Study lead Professor Martin Prince, from the King's College London Global Observatory for Ageing and Dementia Care, said: "For older people, undernutrition is arguably a greater health concern than obesity, and it is particularly common among people with dementia.
"This is a neglected area of research with important implications for quality of life, health and functioning. While weight loss in dementia is very common and can be an intrinsic part of the disease, it could be avoided and we should be doing more to tackle the problem."
The report, Nutrition and dementia, reviews existing research on dietary factors across the life course that might increase or decrease the risk of developing dementia in later life.
It suggests that while obesity in mid-life may be a risk factor for developing dementia in later life, weight loss tends to become a more significant issue in the decade leading up to the clinical onset of the condition and accelerates thereafter.
The report also details actions that could improve the nutrition of people with dementia such as modifying the mealtime environment and training carers.

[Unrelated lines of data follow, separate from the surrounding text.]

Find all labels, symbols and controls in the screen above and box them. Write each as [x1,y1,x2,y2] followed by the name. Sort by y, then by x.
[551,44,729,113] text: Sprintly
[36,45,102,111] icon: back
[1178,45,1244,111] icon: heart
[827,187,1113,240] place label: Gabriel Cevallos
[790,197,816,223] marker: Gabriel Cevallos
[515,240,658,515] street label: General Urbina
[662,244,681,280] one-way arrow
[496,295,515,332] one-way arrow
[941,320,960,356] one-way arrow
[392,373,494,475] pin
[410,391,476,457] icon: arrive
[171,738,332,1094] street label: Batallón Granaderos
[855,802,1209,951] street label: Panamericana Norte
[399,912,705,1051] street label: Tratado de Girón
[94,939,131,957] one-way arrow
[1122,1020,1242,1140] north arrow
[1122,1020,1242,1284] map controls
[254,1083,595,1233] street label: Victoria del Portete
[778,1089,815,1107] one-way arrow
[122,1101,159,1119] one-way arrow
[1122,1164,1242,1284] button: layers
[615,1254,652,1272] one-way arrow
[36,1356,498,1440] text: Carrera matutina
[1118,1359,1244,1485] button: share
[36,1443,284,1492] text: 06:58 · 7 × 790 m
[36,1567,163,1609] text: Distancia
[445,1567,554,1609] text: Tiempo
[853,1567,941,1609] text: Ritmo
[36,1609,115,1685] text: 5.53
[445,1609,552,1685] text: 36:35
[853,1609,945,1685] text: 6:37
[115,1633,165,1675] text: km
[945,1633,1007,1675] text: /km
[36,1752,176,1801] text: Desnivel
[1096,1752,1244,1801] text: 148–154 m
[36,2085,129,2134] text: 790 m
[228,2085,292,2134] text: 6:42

The researchers conclude that there is "much untapped potential" to improve the food intake and nutritional status of people with dementia.
Marc Wortmann, executive director of ADI, said: "We believe that a focus on diet, nutrition and wellbeing is a positive approach to supporting people with dementia and carers of this devastating disease. The report also shows we need more research into the potential role of nutrition in reducing the risk of developing dementia."
Mike Iddon, group healthcare director of Compass Group, added: "We recognise the importance of reports such as this, which further our understanding of the potential links between nutrition and dementia. By working closely with our healthcare and care home clients, we believe we can make a positive contribution to improving the care of people affected by dementia."